Tot nu toe heeft het niet veel meer opgeleverd dan doorgaan met dat wat in de pijplijn zat, dus voor de resterende 3 jaar moet er veel gepresteerd worden.
Er zal kritischer moeten worden gekeken naar het inhuren van externe bureaus. Hun diensten blijken achter te vaak geen of maar half goed besteed geld te zijn geweest. We denken hierbij aan K+V, Vitri, Wagenaar Hoes en alle rapporten rond het jeugdbeleid. Bij de bedrijfsvoering zal er op moeten worden gelet dat in deze beleidsarme tijd er niet teveel bedenkers van nieuw beleid zijn, terwijl het bestaande nog moet worden uitgevoerd.

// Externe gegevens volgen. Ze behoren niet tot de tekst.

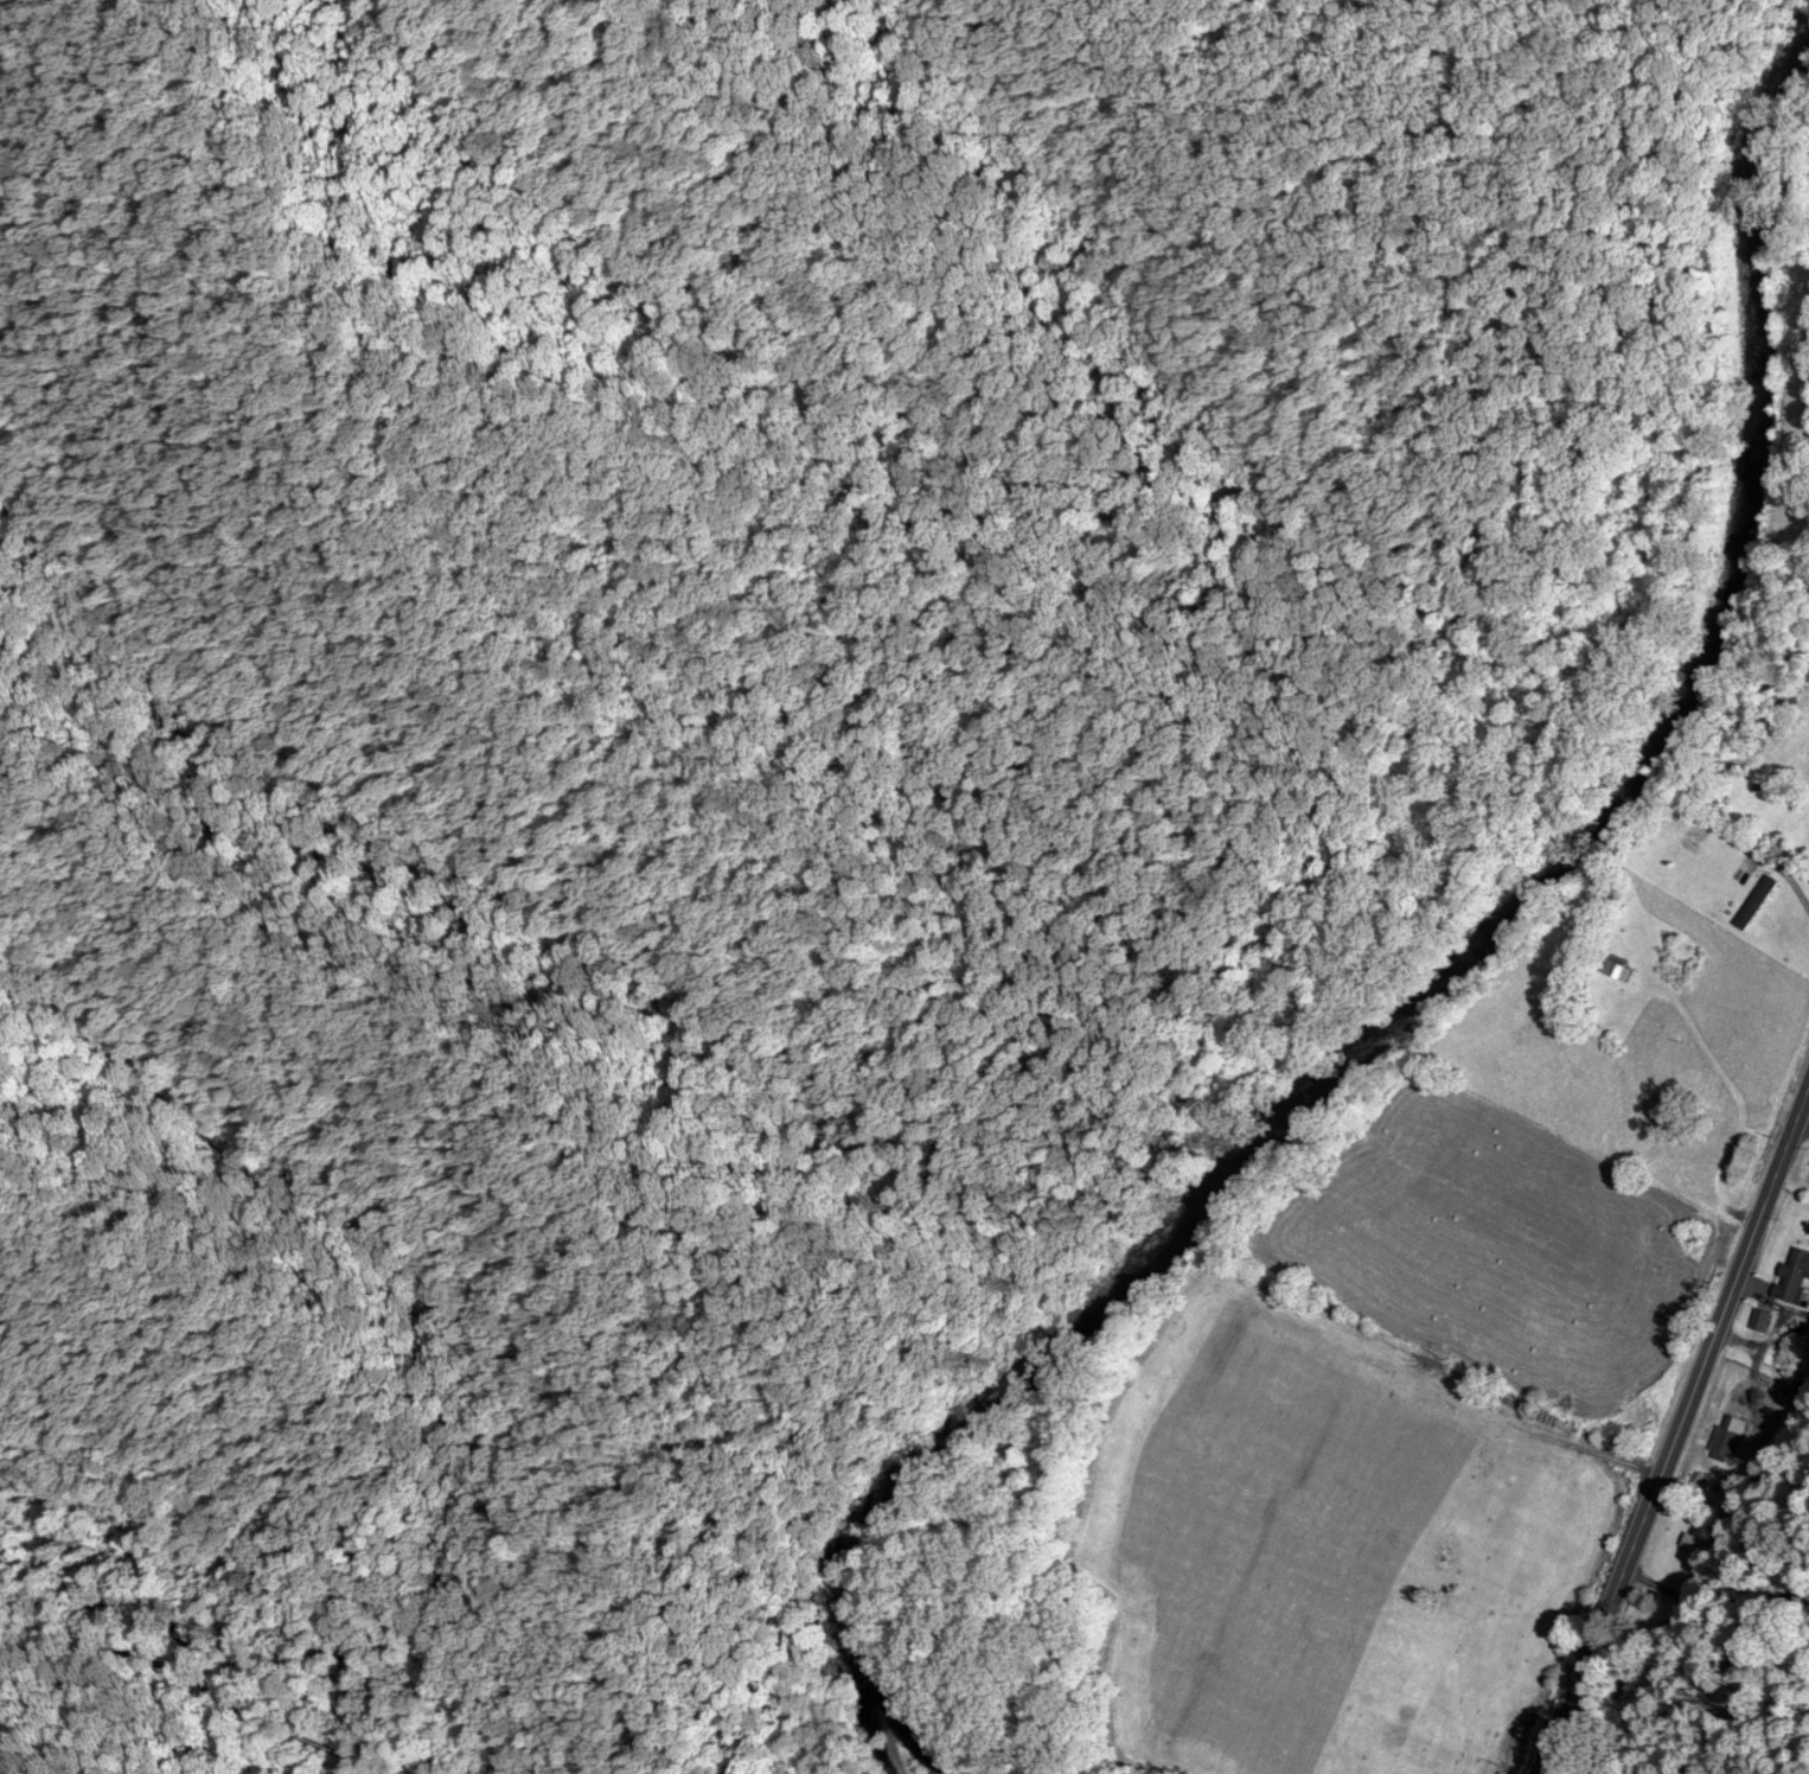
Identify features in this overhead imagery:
river: (1465, 959)
building: (1792, 1275)
road: (1681, 1432)
building: (1726, 1440)
building: (1705, 1543)
road: (188, 1733)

Dat vraagt een andere manier van kijken van de gemeente. Niet naar de financiële onmogelijkheden, maar naar de mogelijkheden en kansen die worden geboden.
Bijvoorbeeld het nieuwe elan in Biddinghuizen waar het momentum moet worden benut en niet gesmoord in overleggen en eindeloze onderzoeken.
Het vraagt een kritisch kijken naar ons zelf als gemeente, ook uitbesteding van diensten en activiteiten zal daarbij aan de orde moeten komen. Dit kan wel het gevolg zijn, maar mag nooit een doel op zich worden. Het doel moet zijn een op zijn minst gelijke voorziening voor de inwoners voor minder geld, of een betere voor hetzelfde geld.
Uitbesteden uit ideologische overwegingen, namelijk dat we een regiegemeente moeten worden zonder dat het meetbare voordelen voor de inwoners oplevert werkt contraproductief.
Het vraagt een heldere en open wijze van besturen waar in het openbaar verantwoordelijkheid wordt genomen voor zaken, al of niet uit het verleden.
De brief die we gekregen hebben als antwoord op de vragen in de commissie over de korting op de toeristenbelasting voor Low Lands is vertrouwelijk. Moet ik uit het feit dat er geen voorstel ligt om de geheimhouding te bevestigen in deze raadsvergadering opmaken dat de brief na de vergadering openbaar is?
Een heldere communicatie met de burgers is onontbeerlijk,. Een website, waar alles op te vinden is , is hiervoor een vereiste. Ook vraagt het servicegerichte medewerkers en het vraagt bestuurders die steeds maar weer bereid zijn burgers te ontmoeten en uit te leggen wat de overwegingen waren om tot een besluit te komen.
Om te eindigen met de woorden van de burgemeester afgelopen week in de commissie. “We willen veranderen. Dat vraagt andere medewerkers, dat vraagt andere bestuurders.” Wat doet het college hier zelf aan?